Since Neville Chamberlain became Prime Minister he has made Captain Margesson his closest confidant, has given him control of all junior appointments. These are so widely spread that about half the Tories in Parliament hold Government jobs. Joining the Manchester Guardian's campaign for Margesson's scalp, the London Evening Standard last week gave reasons for its stand:
"Arguments are cut short by the crack of the whip. Like Disraeli, Captain Margesson believes that a majority is always the best repartee. . . . It is intolerable that members should spend long hours debating the merits of, say, the appointment of an Economics Minister, only to discover at the end that the issue has been settled before the debate even began."
Noting that in wartime Chief Whip Margesson cannot create voting constituency trouble, as he once did for Churchill, the Standard concludes: "That weapon is now broken in Captain Margesson's hand. He is a Himmler without his castor oil. This is the moment for revenge."
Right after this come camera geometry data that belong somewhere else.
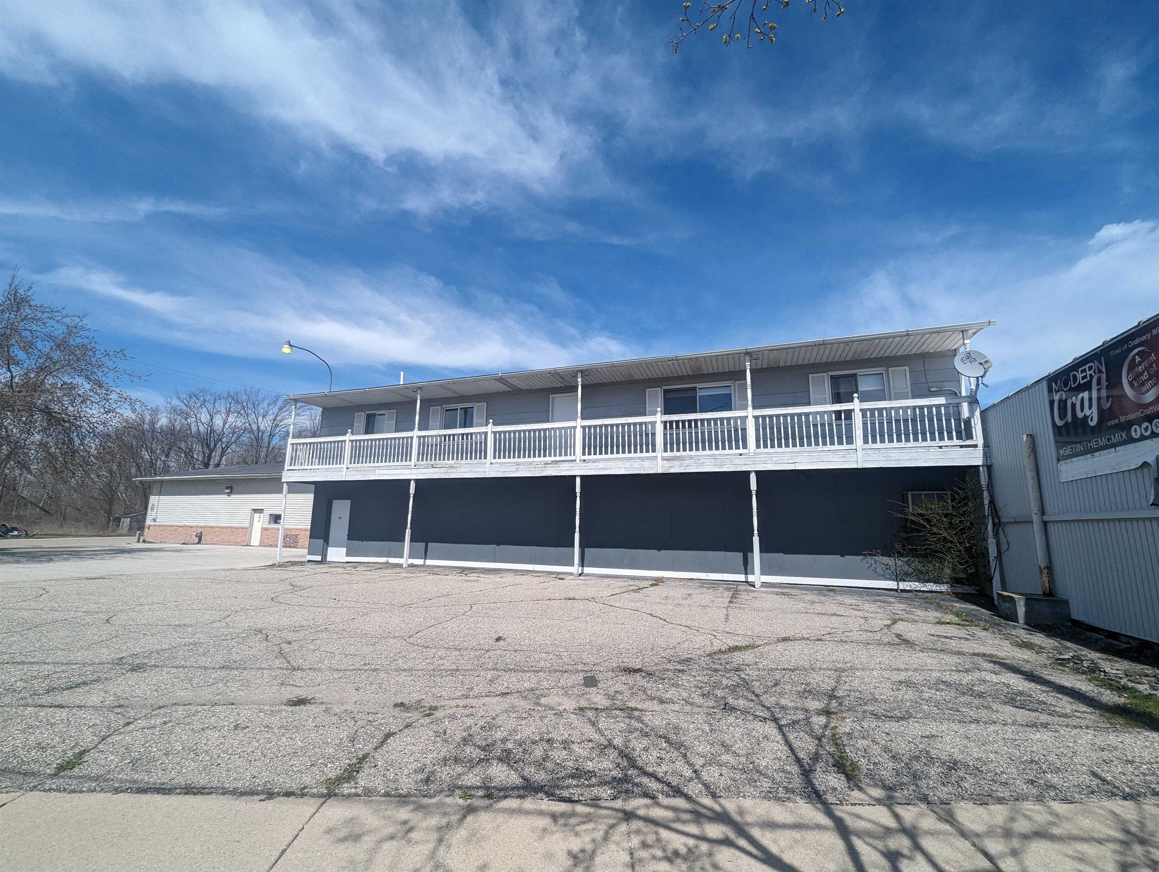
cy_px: 436
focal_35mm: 13
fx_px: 436
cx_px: 580
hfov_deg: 106.1
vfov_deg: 90.1
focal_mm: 1.95
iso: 44
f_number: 2.2
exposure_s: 1/1942
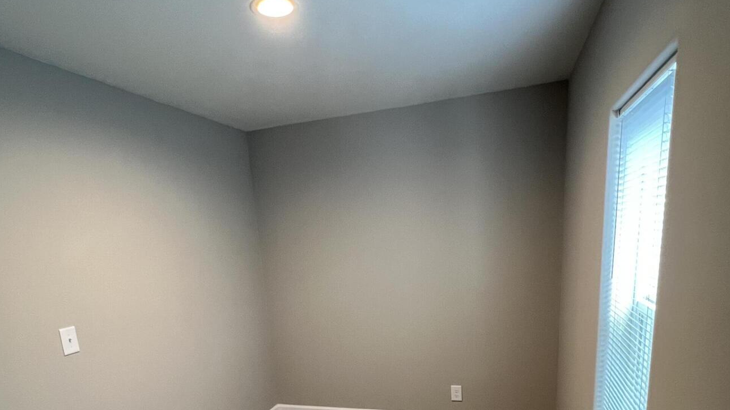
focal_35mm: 22
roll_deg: +4.3
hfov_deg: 81.2
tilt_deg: -11.7
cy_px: 342
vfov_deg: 47.9
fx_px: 426
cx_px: 356
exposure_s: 1/60
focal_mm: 1.57
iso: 320
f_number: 1.8
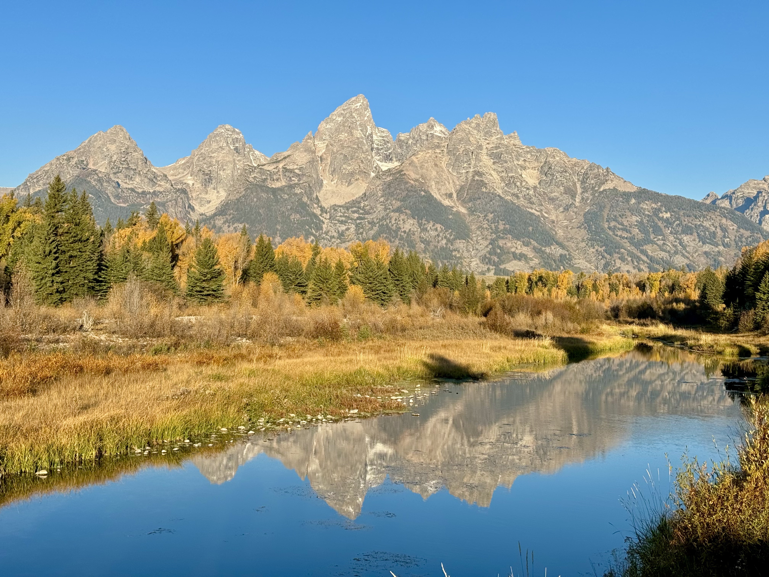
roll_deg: -0.8
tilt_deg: +0.2
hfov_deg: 39.7
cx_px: 384
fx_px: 1066
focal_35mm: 48
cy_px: 288
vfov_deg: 30.3
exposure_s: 1/2833
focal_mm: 6.76
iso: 64
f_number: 1.78
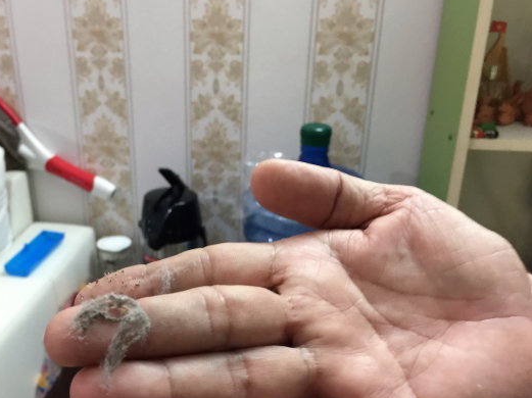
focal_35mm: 37
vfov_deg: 38.5
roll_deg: -1.2
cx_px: 195
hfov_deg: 49.6
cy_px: 238
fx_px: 568
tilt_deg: -22.9
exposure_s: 1/10
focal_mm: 4.15
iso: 125
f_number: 2.2
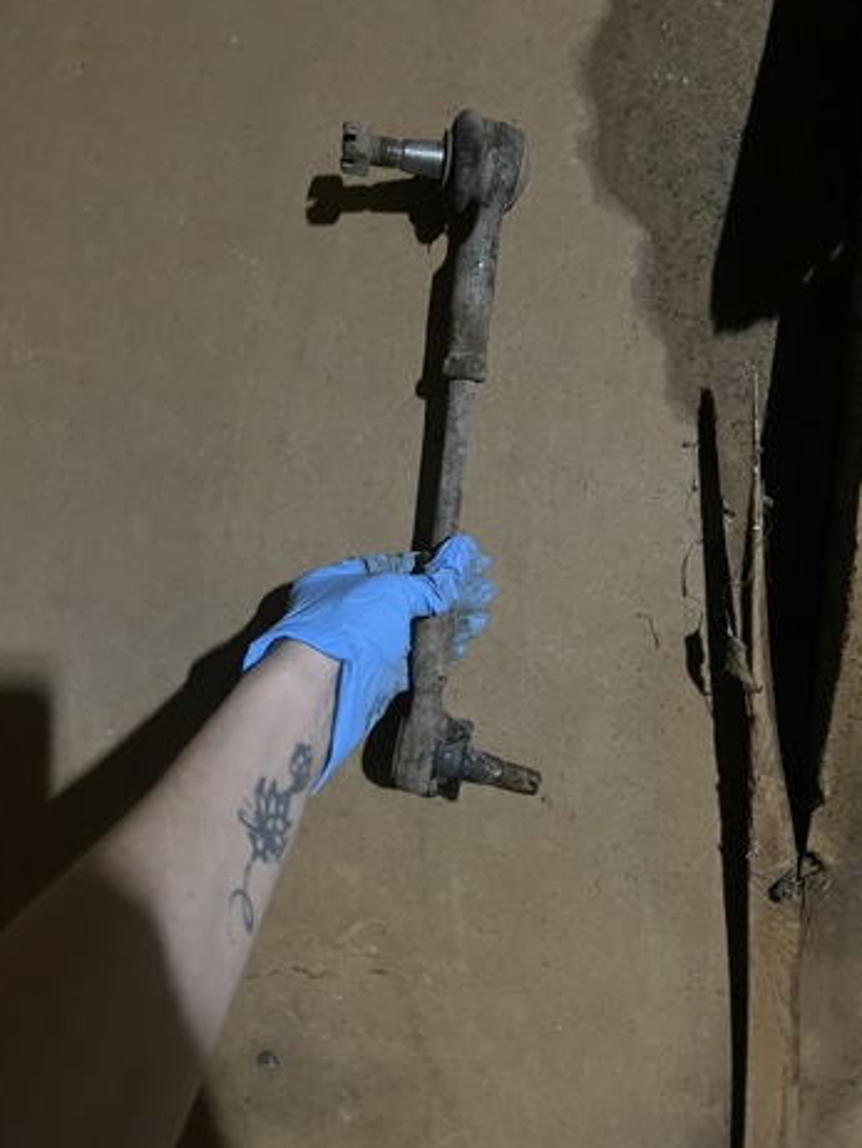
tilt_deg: -10.2
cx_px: 432
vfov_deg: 65.3
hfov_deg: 51.4
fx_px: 896
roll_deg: +0.2
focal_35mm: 27
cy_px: 559
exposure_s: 1/25
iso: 800
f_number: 1.6
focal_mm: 5.1
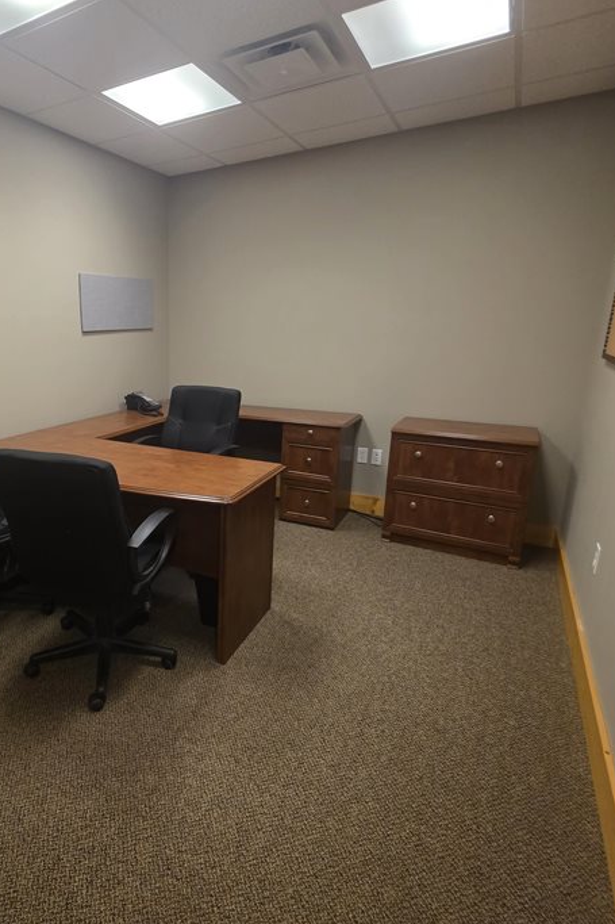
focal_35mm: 19
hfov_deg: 60.7
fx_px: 487
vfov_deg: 86.9
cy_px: 451
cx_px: 149
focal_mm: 2.2
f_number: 1.9
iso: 400
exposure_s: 1/60
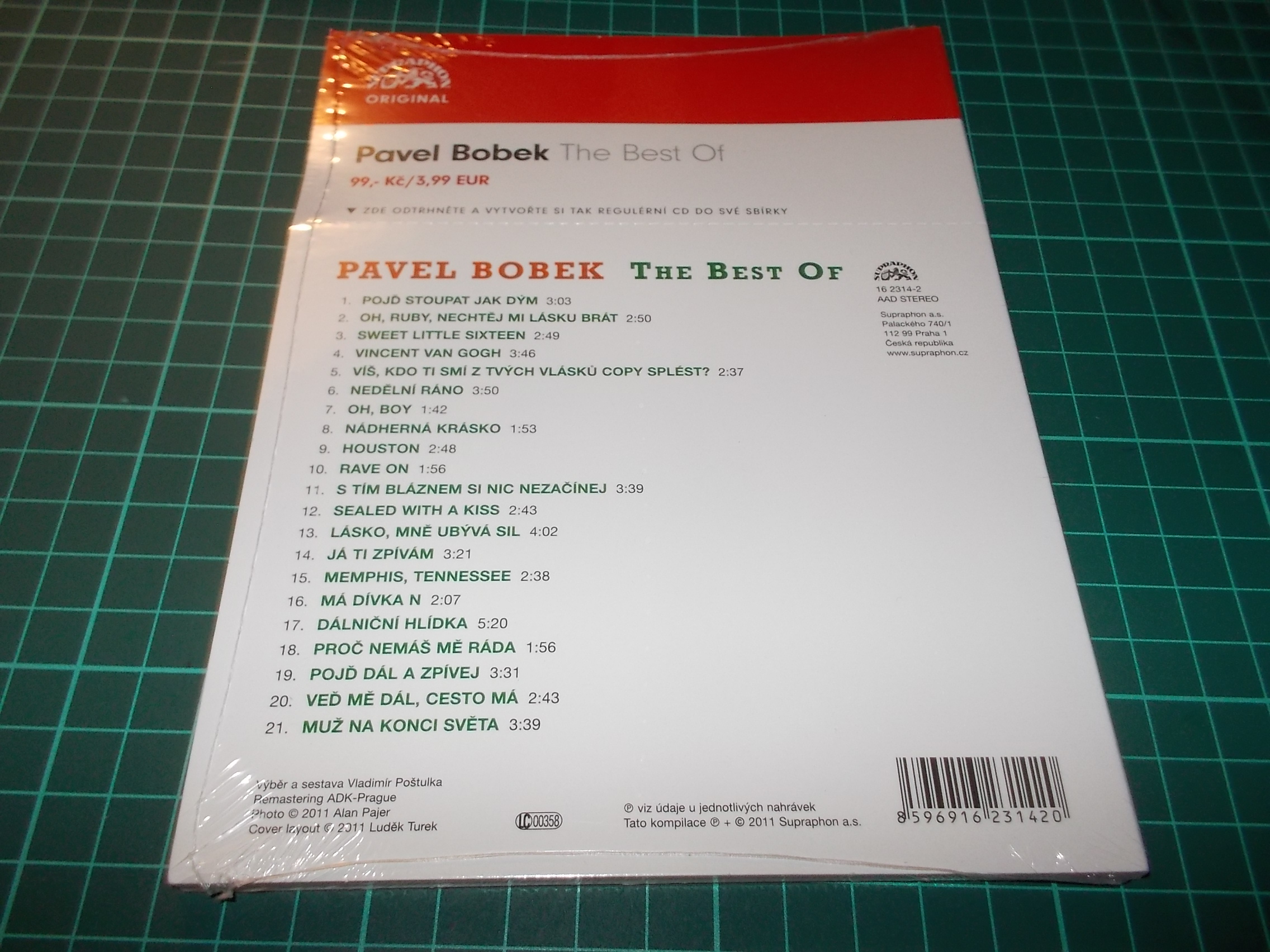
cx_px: 635
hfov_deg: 61.7
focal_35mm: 29
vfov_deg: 48.2
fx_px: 1064
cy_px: 476
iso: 200
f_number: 3.3
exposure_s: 1/30
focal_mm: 4.1
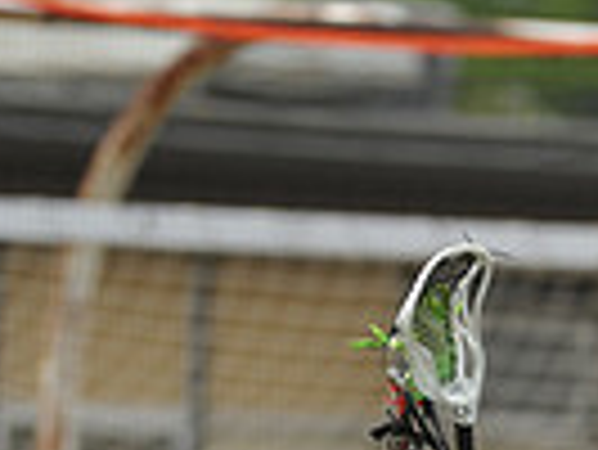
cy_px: 778
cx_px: 549
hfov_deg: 2.0
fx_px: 17429
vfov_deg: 1.5
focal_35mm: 1008
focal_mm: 240
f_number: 4
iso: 800
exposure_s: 1/2500
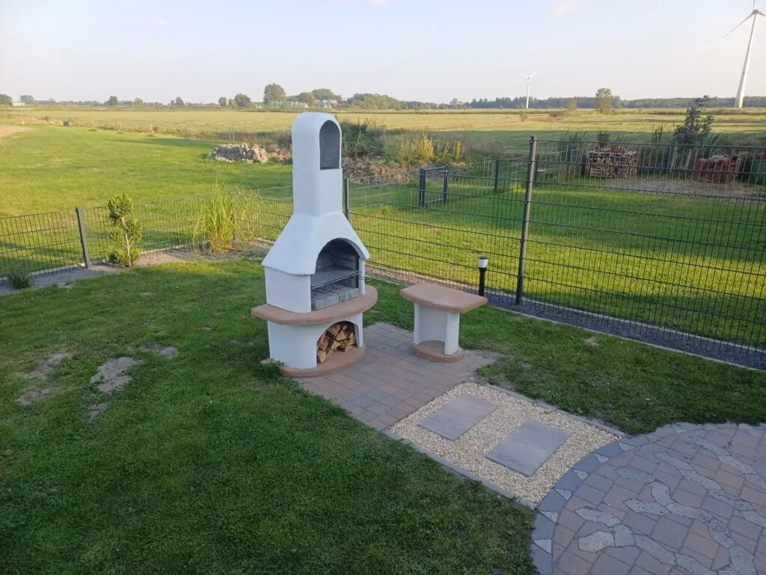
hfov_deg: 69.4
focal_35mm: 25
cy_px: 288
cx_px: 383
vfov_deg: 54.9
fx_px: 553
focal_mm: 4.65
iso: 50
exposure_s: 1/407
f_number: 1.8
No Singer. In spite of all the hue & cry, Neville Chamberlain and his old school ties were expected to keep on muddling. There was little else he could do. considering the material with which he had surrounded himself. William Shepherd ("Shakespeare") Morrison, 46, having flopped as Minister of Agriculture and Fisheries, kept on flopping as Food Minister, as witnessed by last week's mutton glut. Geoffrey William Lloyd, 38, Stanley Baldwin's onetime white-haired boy, was a Secretary for Mines who knew nothing about mines. The Ministry of Economic Warfare had gone to Ronald Hibbert Cross, former Whip, at least in part as a reward for faithful service. So it went.
Saddest aspect is that the Conservative Party has so far been unable to produce replacements. Anthony Eden muffed his chance and up-&-coming Malcolm MacDonald is only a baby of 39. Such men as Harold MacMillan, Richard Kidston Law and Alfred Duff Cooper are unavailable because they once opposed Chamberlain, who, like the elephant and Captain Margesson. never forgets. Labor, which has one star performer, Herbert Stanley Morrison, the able slum-clearing boss of the London County Council, has so far abstained from coalition with the Government. Britain's pitiful dearth of leadership material was best illustrated by the frequency with which David Lloyd George's name was mentioned for heading up a "Ginger Group." The old war horse is 77, but still has gumption.
As Parliament reconvened it was expected that Chamberlain would shuffle his nine-man War Cabinet, possibly reduce it to five men unhampered by other ministerial duties. But any real jarring of Britain's Tories would have to come from outside, such as a big military defeat or fait accompli in the Balkans. Until then the abstaining Opposition could bide its time. The British people had to.